Un autre élément influence directement le règlement du problème transnistrien: c’est la présence dans cette partie du pays des forces armées de la Fédération de Russie. Le 21 octobre 1994, un accord moldo-russe sur le retrait de la 14e armée a été signé. Nous sommes au regret de constater que l’accord n’est pas encore appliqué par la partie russe. Il ne nous reste donc qu’à continuer à compter sur la lucidité politique de la direction suprême de la Russie et, avant tout, sur celle du Président Boris Eltsine, qui nous a assuré que les accords seront honorés.

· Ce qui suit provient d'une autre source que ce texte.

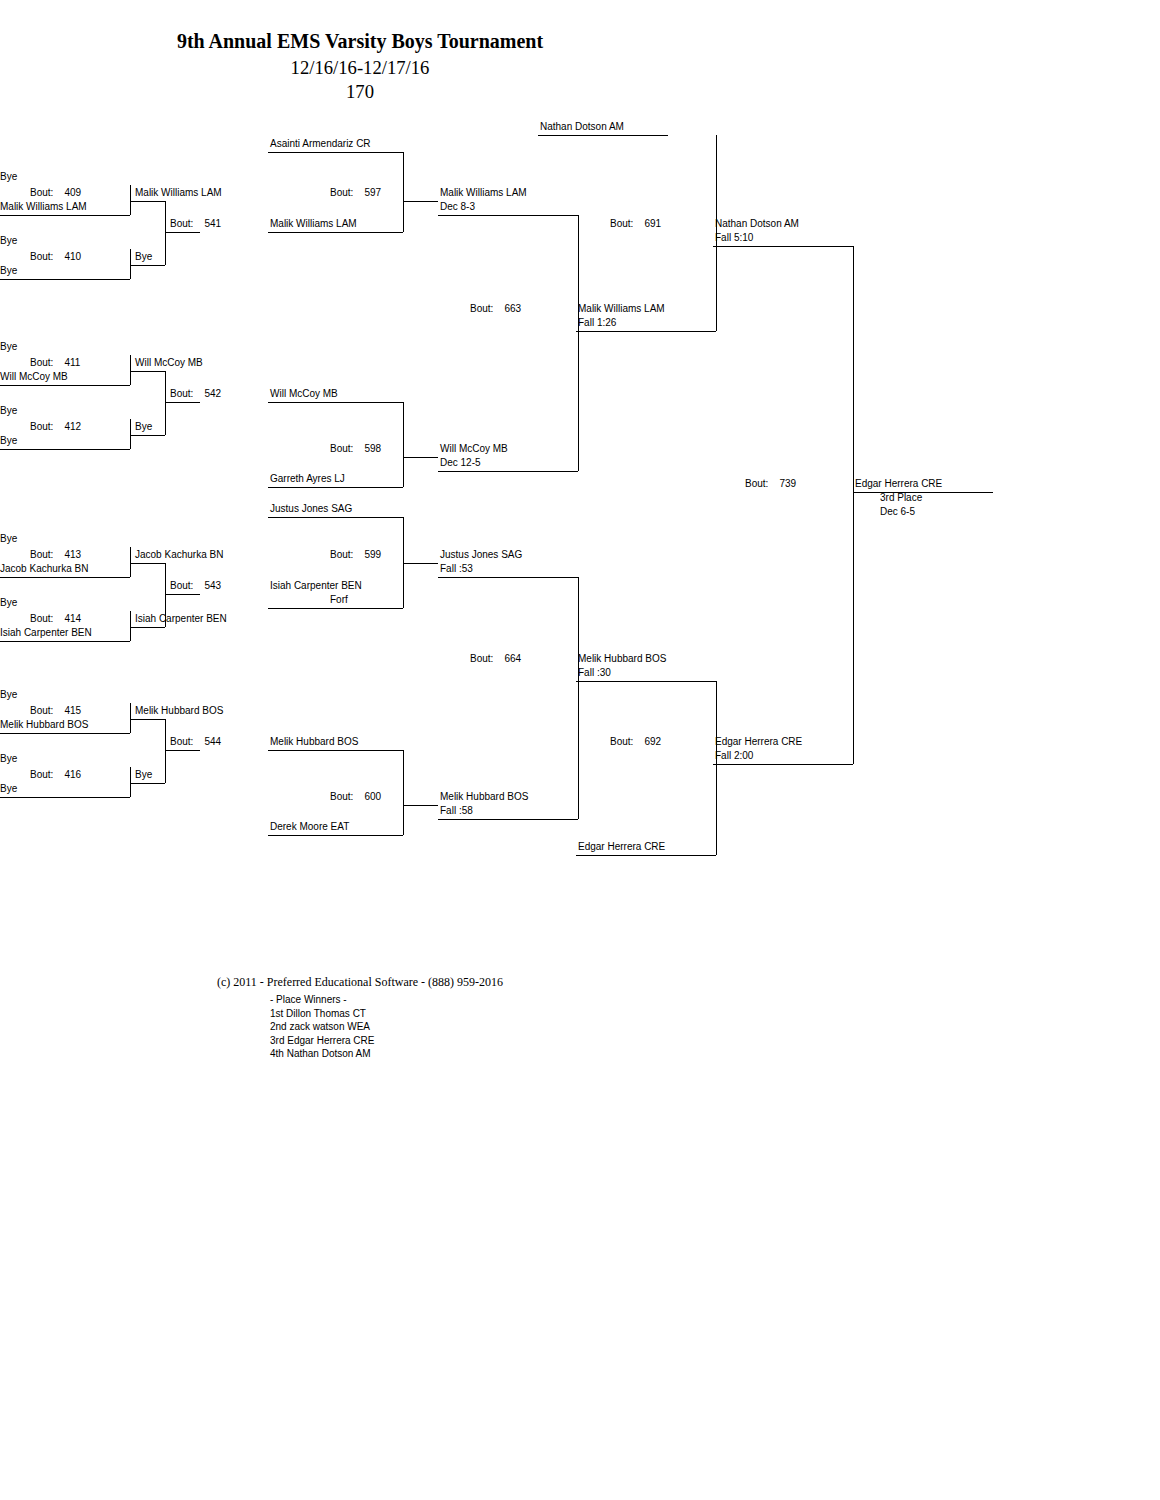9th Annual EMS Varsity Boys Tournament
12/16/16-12/17/16
170
Nathan Dotson AM
Asainti Armendariz CR
Bye
Bout: 409
Malik Williams LAM
Malik Williams LAM
Bout: 541
Malik Williams LAM
Bye
Bout: 410
Bye
Bye
Bout: 597
Malik Williams LAM
Dec 8-3
Bout: 691
Nathan Dotson AM
Fall 5:10
Bout: 663
Malik Williams LAM
Fall 1:26
Bye
Bout: 411
Will McCoy MB
Will McCoy MB
Bout: 542
Will McCoy MB
Bye
Bout: 412
Bye
Bye
Bout: 598
Will McCoy MB
Dec 12-5
Garreth Ayres LJ
Justus Jones SAG
Bye
Bout: 413
Jacob Kachurka BN
Jacob Kachurka BN
Bout: 543
Isiah Carpenter BEN
Forf
Bye
Bout: 414
Isiah Carpenter BEN
Isiah Carpenter BEN
Bout: 599
Justus Jones SAG
Fall :53
Bout: 664
Melik Hubbard BOS
Fall :30
Bye
Bout: 415
Melik Hubbard BOS
Melik Hubbard BOS
Bout: 544
Melik Hubbard BOS
Bye
Bout: 416
Bye
Bye
Bout: 600
Melik Hubbard BOS
Fall :58
Derek Moore EAT
Bout: 692
Edgar Herrera CRE
Fall 2:00
Edgar Herrera CRE
Bout: 739
Edgar Herrera CRE
3rd Place
Dec 6-5
- Place Winners -
1st Dillon Thomas CT
2nd zack watson WEA
3rd Edgar Herrera CRE
4th Nathan Dotson AM
(c) 2011 - Preferred Educational Software - (888) 959-2016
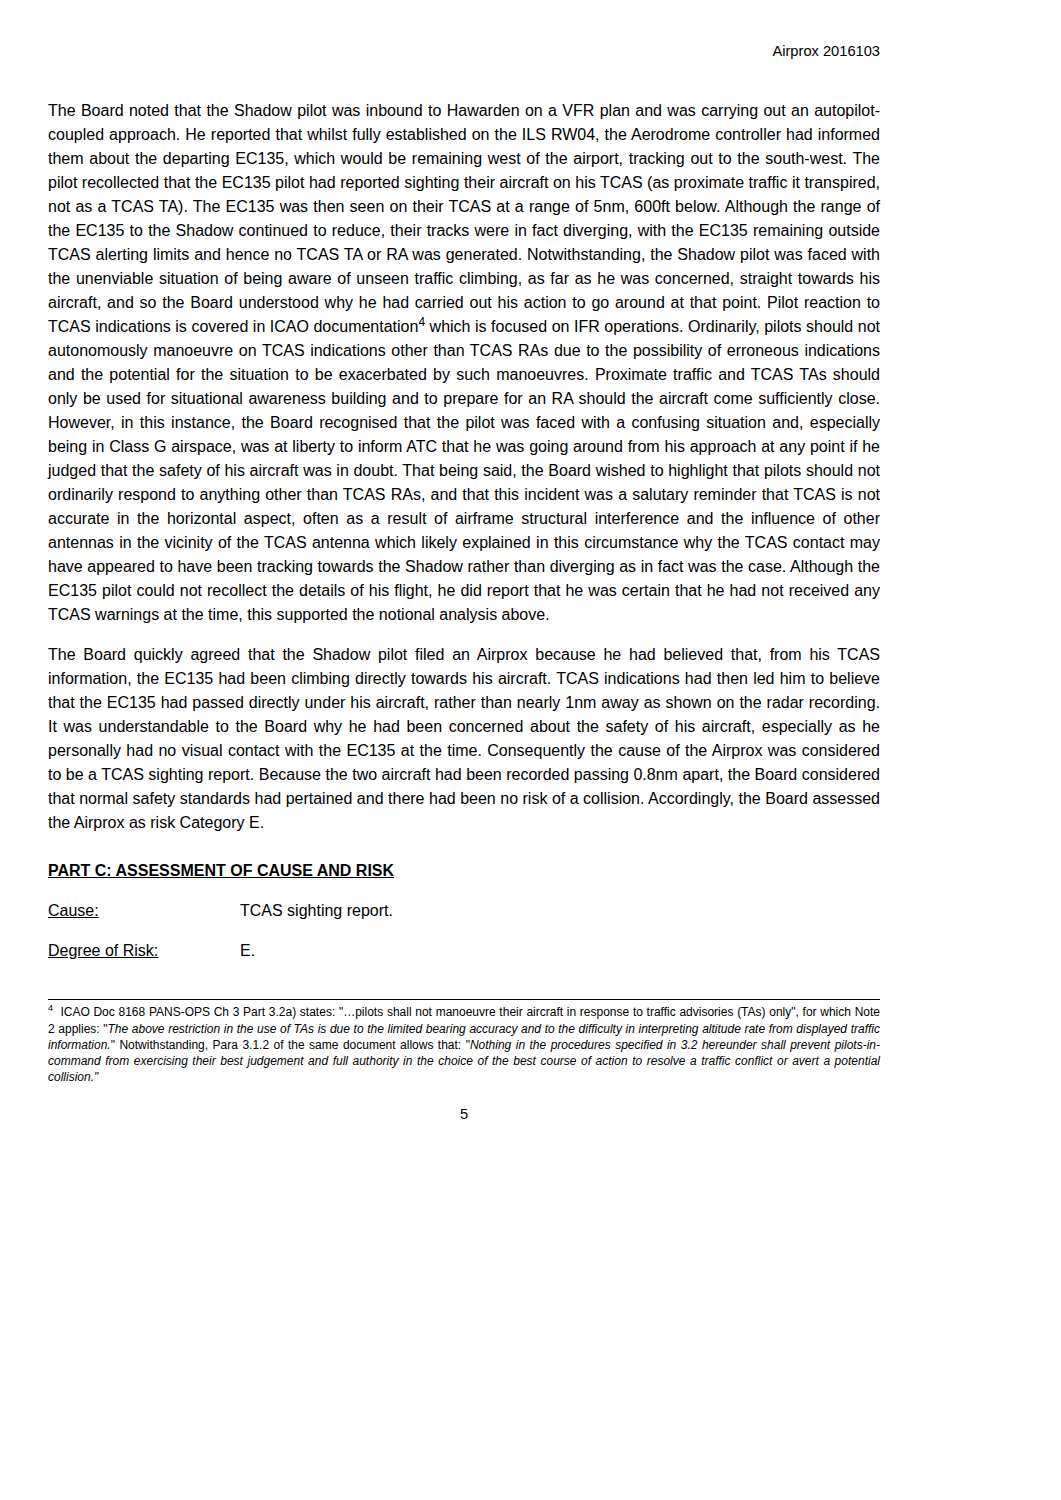Airprox 2016103
The Board noted that the Shadow pilot was inbound to Hawarden on a VFR plan and was carrying out an autopilot-coupled approach. He reported that whilst fully established on the ILS RW04, the Aerodrome controller had informed them about the departing EC135, which would be remaining west of the airport, tracking out to the south-west. The pilot recollected that the EC135 pilot had reported sighting their aircraft on his TCAS (as proximate traffic it transpired, not as a TCAS TA). The EC135 was then seen on their TCAS at a range of 5nm, 600ft below. Although the range of the EC135 to the Shadow continued to reduce, their tracks were in fact diverging, with the EC135 remaining outside TCAS alerting limits and hence no TCAS TA or RA was generated. Notwithstanding, the Shadow pilot was faced with the unenviable situation of being aware of unseen traffic climbing, as far as he was concerned, straight towards his aircraft, and so the Board understood why he had carried out his action to go around at that point. Pilot reaction to TCAS indications is covered in ICAO documentation4 which is focused on IFR operations. Ordinarily, pilots should not autonomously manoeuvre on TCAS indications other than TCAS RAs due to the possibility of erroneous indications and the potential for the situation to be exacerbated by such manoeuvres. Proximate traffic and TCAS TAs should only be used for situational awareness building and to prepare for an RA should the aircraft come sufficiently close. However, in this instance, the Board recognised that the pilot was faced with a confusing situation and, especially being in Class G airspace, was at liberty to inform ATC that he was going around from his approach at any point if he judged that the safety of his aircraft was in doubt. That being said, the Board wished to highlight that pilots should not ordinarily respond to anything other than TCAS RAs, and that this incident was a salutary reminder that TCAS is not accurate in the horizontal aspect, often as a result of airframe structural interference and the influence of other antennas in the vicinity of the TCAS antenna which likely explained in this circumstance why the TCAS contact may have appeared to have been tracking towards the Shadow rather than diverging as in fact was the case. Although the EC135 pilot could not recollect the details of his flight, he did report that he was certain that he had not received any TCAS warnings at the time, this supported the notional analysis above.
The Board quickly agreed that the Shadow pilot filed an Airprox because he had believed that, from his TCAS information, the EC135 had been climbing directly towards his aircraft. TCAS indications had then led him to believe that the EC135 had passed directly under his aircraft, rather than nearly 1nm away as shown on the radar recording. It was understandable to the Board why he had been concerned about the safety of his aircraft, especially as he personally had no visual contact with the EC135 at the time. Consequently the cause of the Airprox was considered to be a TCAS sighting report. Because the two aircraft had been recorded passing 0.8nm apart, the Board considered that normal safety standards had pertained and there had been no risk of a collision. Accordingly, the Board assessed the Airprox as risk Category E.
PART C: ASSESSMENT OF CAUSE AND RISK
Cause:
TCAS sighting report.
Degree of Risk:
E.
4 ICAO Doc 8168 PANS-OPS Ch 3 Part 3.2a) states: "…pilots shall not manoeuvre their aircraft in response to traffic advisories (TAs) only", for which Note 2 applies: "The above restriction in the use of TAs is due to the limited bearing accuracy and to the difficulty in interpreting altitude rate from displayed traffic information." Notwithstanding, Para 3.1.2 of the same document allows that: "Nothing in the procedures specified in 3.2 hereunder shall prevent pilots-in-command from exercising their best judgement and full authority in the choice of the best course of action to resolve a traffic conflict or avert a potential collision."
5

Je voudrais continuer en mettant en relief la contribution du Conseil de l’Europe à la consolidation de la démocratie en République de Moldova – assistance compétente et permanente des experts dans divers domaines, avis sur les projets de Constitution et sur plusieurs lois, invitation de spécialistes moldoves à participer à divers programmes de coopération, des séminaires, des réunions, des conférences et des stages, les principales formes de l’importante aide fournie par le Conseil de l’Europe.

Les experts d’Europe occidentale ont déjà mentionné l’efficacité de nos premiers pas dans la réforme juridique, le travail effectué par les organes dirigeants du pays en vue de la création d’une société démocratique et de l’intégration, le plus prochainement possible, de notre Etat à l’espace juridique européen.

C’est avec ce même but qu’a été constituée la commission nationale chargée de l’harmonisation de notre législation interne avec la législation et les normes européennes.

Le document juridique le plus important du Conseil de l’Europe est la Convention européenne des Droits de l’Homme, alors que la plus importante réalisation de cet organisme est la mise en oeuvre d’un mécanisme efficace de protection des droits de l’homme. En signant cette Convention, nous nous sommes engagés à garantir le respect des droits de l’homme et des libertés fondamentales.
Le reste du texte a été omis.